Google is rolling out the beta version of Privacy Sandbox for Android, which marks the end of targeted advertising on Android devices


Google has begun rolling out a beta version of its Privacy Sandbox for Android, marking the beginning of the end of targeted advertising on Android devices. The Privacy Sandbox is Google’s attempt to reconcile users’ privacy with targeted advertising, a challenge that the search giant has been working on for several years in an effort to distance itself from cookie-based tracking.

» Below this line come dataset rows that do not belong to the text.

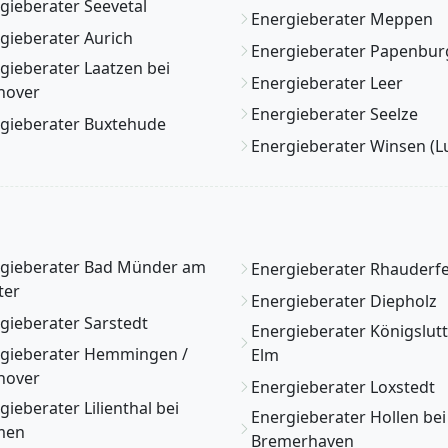
gieberater Seevetal
Energieberater Meppen
gieberater Aurich
Energieberater Papenbur
gieberater Laatzen bei
Energieberater Leer
nover
Energieberater Seelze
gieberater Buxtehude
Energieberater Winsen (L
gieberater Bad Münder am
Energieberater Rhauderf
ter
Energieberater Diepholz
gieberater Sarstedt
Energieberater Königslut
gieberater Hemmingen /
Elm
nover
Energieberater Loxstedt
gieberater Lilienthal bei
Energieberater Hollen bei
men
Bremerhaven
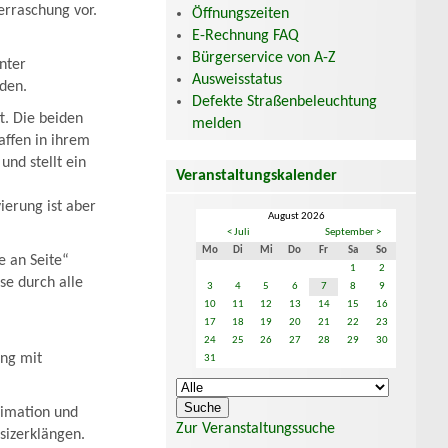
erraschung vor.
Öffnungszeiten
E-Rechnung FAQ
Bürgerservice von A-Z
nter
Ausweisstatus
rden.
Defekte Straßenbeleuchtung
t. Die beiden
melden
affen in ihrem
nd stellt ein
Veranstaltungskalender
vierung ist aber
August 2026
< Juli
September >
Mo
Di
Mi
Do
Fr
Sa
So
e an Seite“
1
2
se durch alle
3
4
5
6
7
8
9
10
11
12
13
14
15
16
17
18
19
20
21
22
23
24
25
26
27
28
29
30
ung mit
31
nimation und
Zur Veranstaltungssuche
esizerklängen.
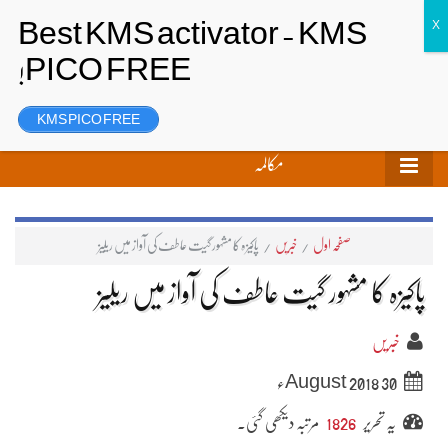
تحریر بھیجیں
لاگ ان
رجسٹر
KMS PICO FREE
مکالمہ
صفحہ اول
/
خبریں
/
پاکیزہ کا مشہور گیت عاطف کی آواز میں ریلیز
پاکیزہ کا مشہور گیت عاطف کی آواز میں ریلیز
خبریں
30 August 2018ء
یہ تحریر
1826
مرتبہ دیکھی گئی۔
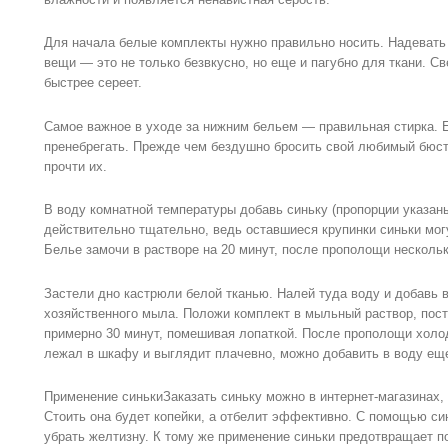
Для начала белые комплекты нужно правильно носить. Надевать
вещи — это не только безвкусно, но еще и пагубно для ткани. 
быстрее сереет.
Самое важное в уходе за нижним бельем — правильная стирка. Е
пренебрегать. Прежде чем бездушно бросить свой любимый бюс
прочти их.
В воду комнатной температуры добавь синьку (пропорции указан
действительно тщательно, ведь оставшиеся крупинки синьки могу
Белье замочи в растворе на 20 минут, после прополощи нескольк
Застели дно кастрюли белой тканью. Налей туда воду и добавь в
хозяйственного мыла. Положи комплект в мыльный раствор, поста
примерно 30 минут, помешивая лопаткой. После прополощи холо
лежал в шкафу и выглядит плачевно, можно добавить в воду еще
Применение синькиЗаказать синьку можно в интернет-магазинах, 
Стоить она будет копейки, а отбелит эффективно. С помощью си
убрать желтизну. К тому же применение синьки предотвращает п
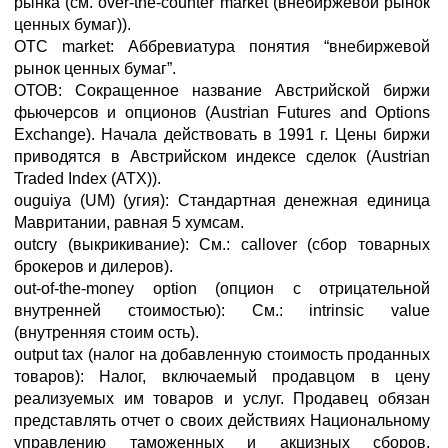
рынка (см. over-the-counter market (внебиржевой рынок
ценных бумаг)).
ОТС market: Аббревиатура понятия “внебиржевой
рынок ценных бумаг”.
ОТОВ: Сокращенное название Австрийской биржи
фьючерсов и опционов (Austrian Futures and Options
Exchange). Начала действовать в 1991 г. Цены биржи
приводятся в Австрийском индексе сделок (Austrian
Traded Index (ATX)).
ouguiya (UM) (угия): Стандартная денежная единица
Мавритании, равная 5 хумсам.
outcry (выкрикивание): См.: callover (сбор товарных
брокеров и дилеров).
out-of-the-money option (опцион с отрицательной
внутренней стоимостью): См.: intrinsic value
(внутренняя стоим ость).
output tax (налог на добавленную стоимость проданных
товаров): Налог, включаемый продавцом в цену
реализуемых им товаров и услуг. Продавец обязан
представлять отчет о своих действиях Национальному
управлению таможенных и акцизных сборов,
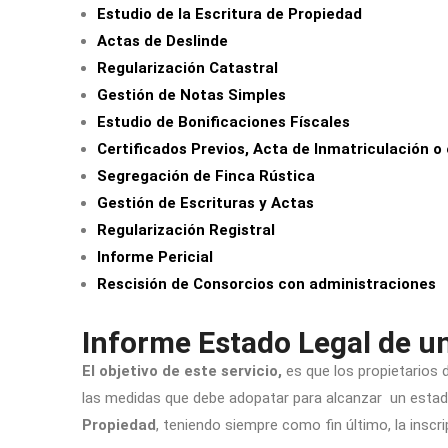
Estudio de la Escritura de Propiedad
Actas de Deslinde
Regularización Catastral
Gestión de Notas Simples
Estudio de Bonificaciones Físcales
Certificados Previos, Acta de Inmatriculación o
Segregación de Finca Rústica
Gestión de Escrituras y Actas
Regularización Registral
Informe Pericial
Rescisión de Consorcios con administraciones
Informe Estado Legal de un
El objetivo de este servicio,
es que los propietarios 
las medidas que debe adopatar para alcanzar un estado
Propiedad
, teniendo siempre como fin último, la inscr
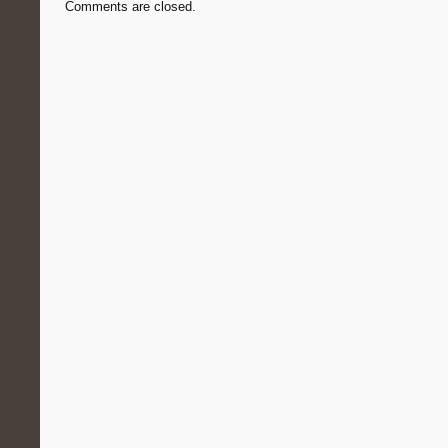
Comments are closed.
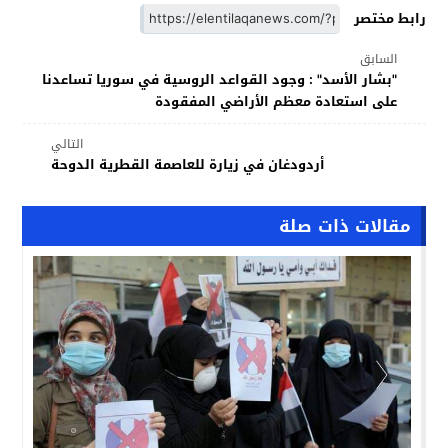
رابط مختصر
السابق
"بشار الأسد" : وجود القواعد الروسية في سوريا تساعدنا
على استعادة معظم الأراضي المفقودة
التالي
أردودغان في زيارة للعاصمة القطرية الدوحة
مقالات ذات صلة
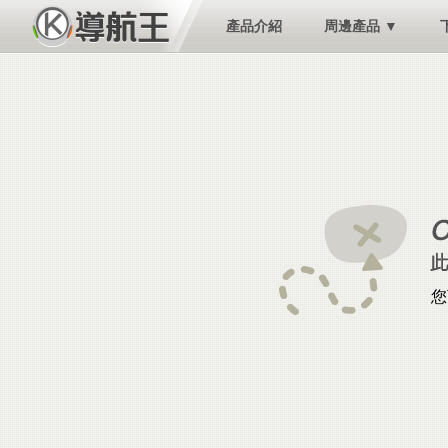
產品介紹
周邊產品 ▼
您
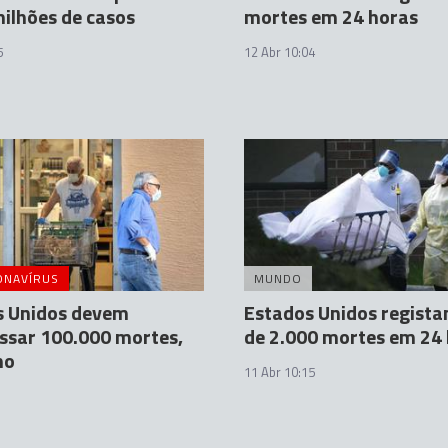
milhões de casos
mortes em 24 horas
5
12 Abr 10:04
ONAVÍRUS
MUNDO
s Unidos devem
Estados Unidos regist
ssar 100.000 mortes,
de 2.000 mortes em 24
ho
11 Abr 10:15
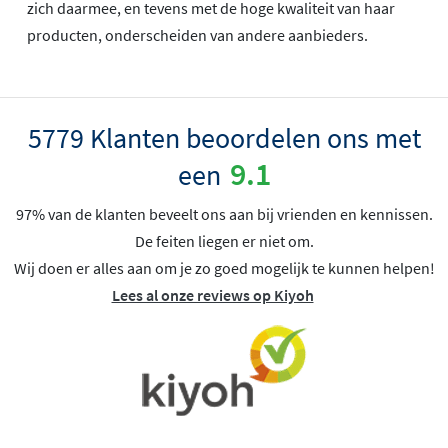
zich daarmee, en tevens met de hoge kwaliteit van haar
producten, onderscheiden van andere aanbieders.
5779 Klanten beoordelen ons met
9.1
een
97% van de klanten beveelt ons aan bij vrienden en kennissen.
De feiten liegen er niet om.
Wij doen er alles aan om je zo goed mogelijk te kunnen helpen!
Lees al onze reviews op Kiyoh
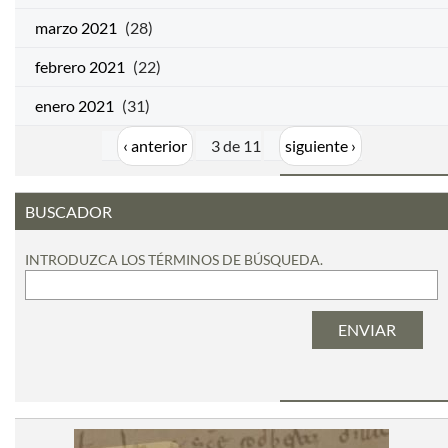
marzo 2021
(28)
febrero 2021
(22)
enero 2021
(31)
‹ anterior
3 de 11
siguiente ›
BUSCADOR
INTRODUZCA LOS TÉRMINOS DE BÚSQUEDA.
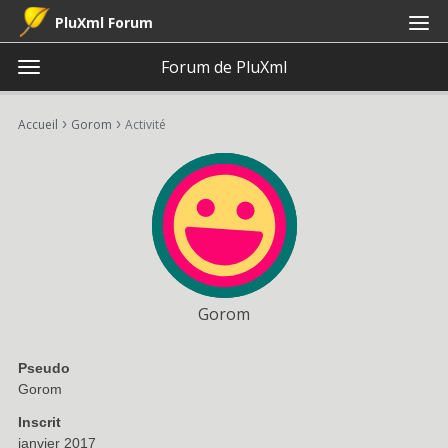
PluXml Forum
Forum de PluXml
t
o
×
Connexion
S'inscrire
·
g
›
›
Accueil
Gorom
Activité
Connexion
S'inscrire
g
l
e
Catégories
m
e
Discussions
n
u
Activité
Gorom
Pseudo
Gorom
Inscrit
janvier 2017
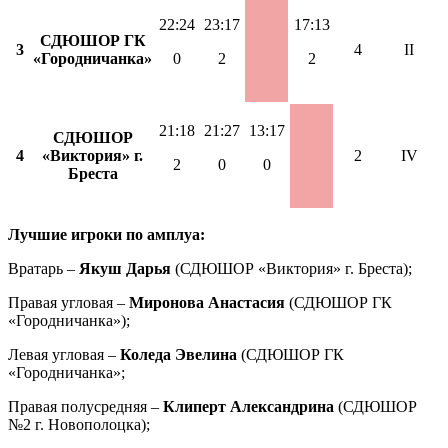
22:24
23:17
17:13
СДЮШОР ГК
3
4
II
«Городничанка»
0
2
2
21:18
21:27
13:17
СДЮШОР
4
«Виктория» г.
2
IV
2
0
0
Бреста
Лучшие игроки по амплуа:
Вратарь –
Якуш Дарья
(СДЮШОР «Виктория» г. Бреста);
Правая угловая –
Миронова Анастасия
(СДЮШОР ГК
«Городничанка»);
Левая угловая –
Коледа Эвелина
(СДЮШОР ГК
«Городничанка»;
Правая полусредняя –
Клиперт Александрина
(СДЮШОР
№2 г. Новополоцка);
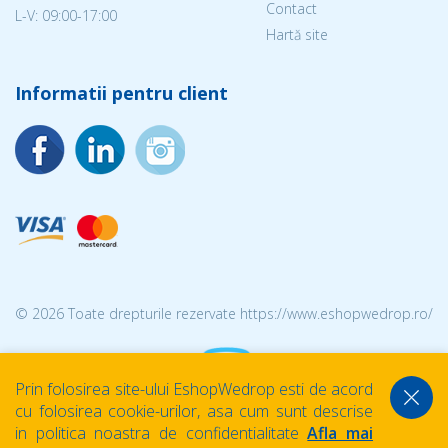
Contact
L-V: 09:00-17:00
Hartă site
Informatii pentru client
© 2026 Toate drepturile rezervate https://www.eshopwedrop.ro/
Prin folosirea site-ului EshopWedrop esti de acord
cu folosirea cookie-urilor, asa cum sunt descrise
in politica noastra de confidentialitate
Afla mai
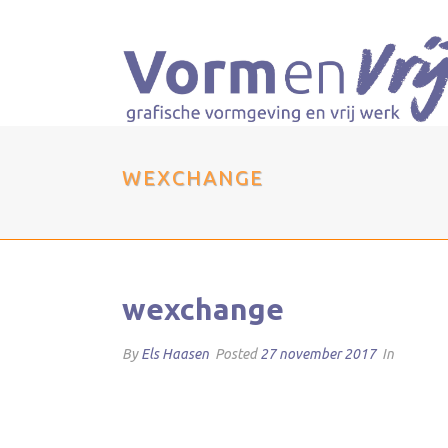
WEXCHANGE
wexchange
By
Els Haasen
Posted
27 november 2017
In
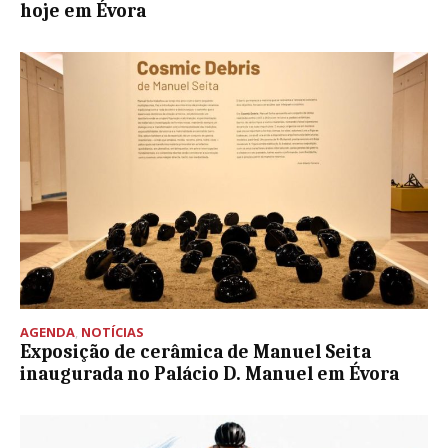
hoje em Évora
AGENDA
,
NOTÍCIAS
Exposição de cerâmica de Manuel Seita
inaugurada no Palácio D. Manuel em Évora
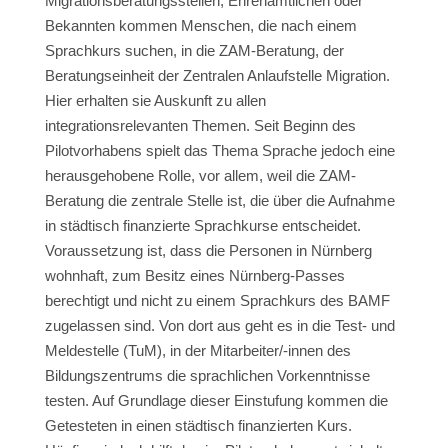
Migrationsberatungsstellen, Ehrenamtlichen oder
Bekannten kommen Menschen, die nach einem
Sprachkurs suchen, in die ZAM-Beratung, der
Beratungseinheit der Zentralen Anlaufstelle Migration.
Hier erhalten sie Auskunft zu allen
integrationsrelevanten Themen. Seit Beginn des
Pilotvorhabens spielt das Thema Sprache jedoch eine
herausgehobene Rolle, vor allem, weil die ZAM-
Beratung die zentrale Stelle ist, die über die Aufnahme
in städtisch finanzierte Sprachkurse entscheidet.
Voraussetzung ist, dass die Personen in Nürnberg
wohnhaft, zum Besitz eines Nürnberg-Passes
berechtigt und nicht zu einem Sprachkurs des BAMF
zugelassen sind. Von dort aus geht es in die Test- und
Meldestelle (TuM), in der Mitarbeiter/-innen des
Bildungszentrums die sprachlichen Vorkenntnisse
testen. Auf Grundlage dieser Einstufung kommen die
Getesteten in einen städtisch finanzierten Kurs.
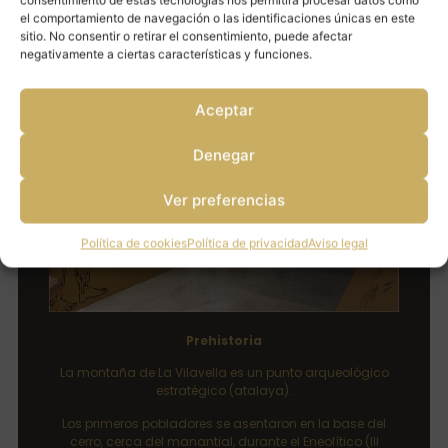
el comportamiento de navegación o las identificaciones únicas en este
sitio. No consentir o retirar el consentimiento, puede afectar
CRONOLOGÍA
negativamente a ciertas características y funciones.
Aceptar
Denegar
Ver preferencias
Política de cookies
Política de privacidad
Aviso legal
Prehistoria
La montaña de La Vilavella es un punto arqueológico
estratégico (atalaya).
Los primeros pobladores se asentaron en la base del
cerro, cerca del manantial, durante el Eneolítico (III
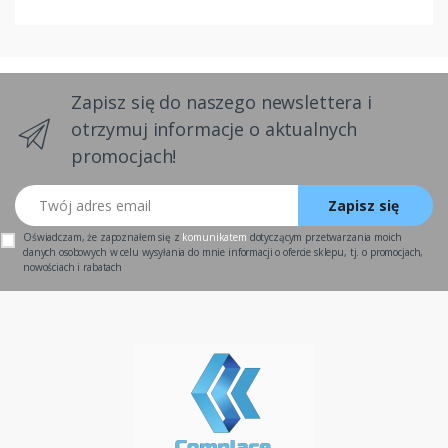
Zapisz się do naszego newslettera i
otrzymuj informacje o aktualnych
promocjach!
Twój adres email
Zapisz się
Oświadczam, że zapoznałem się z
komunikatem
dotyczącym przetwarzania moich
danych osobowych w celu wysyłania do mnie informacji o ofercie sklepu, tj. o promocjach,
nowościach i rabatach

One of the key aspects of the Privacy Sandbox is the Topics API, which collects a user’s interests based on their habits. The system then compares this to a database from the Interactive Advertising Bureau and Google data. Partner publishers can query this API to get a list of a user’s interests and use this information to display more relevant ads, without sharing intrusive data. Google notes that these interests are only stored for three weeks and that old topics are removed. Additionally, data and processing are done on the device “without any communication with external servers, including those of Google”.

This beta marks the first time the Privacy Sandbox is publicly available on Android. Google is still working on the version for Chrome, which developers have been able to test for about a year. The company says it has received feedback from hundreds of companies, which has helped shape the product.

The Privacy Sandbox is Google’s response to Apple’s App Tracking Transparency (ATT), introduced in iOS 14.5. The feature requires user consent to track them across apps and websites. Google has called ATT a “blunt approach” because it doesn’t offer developers and advertisers an alternative to replace lost revenue from cookie-based targeting.

The battle between privacy and advertising has been raging for a long time, and when platforms like iOS prevent traditional methods of generating advertising revenue, advertisers turn to fingerprinting, a practice of collecting seemingly innocuous information that can be pieced together to identify users almost as well as cookies. Unfortunately, this practice is very difficult to detect and prevent. Google hopes that its Privacy Sandbox will offer the right balance between privacy and advertising revenue for advertisers and developers.

Google notes that the beta of its Privacy Sandbox will be rolled out gradually, starting with a “small percentage of devices on Android 13”. Users will receive a notification on their device inviting them to join the beta if they are eligible.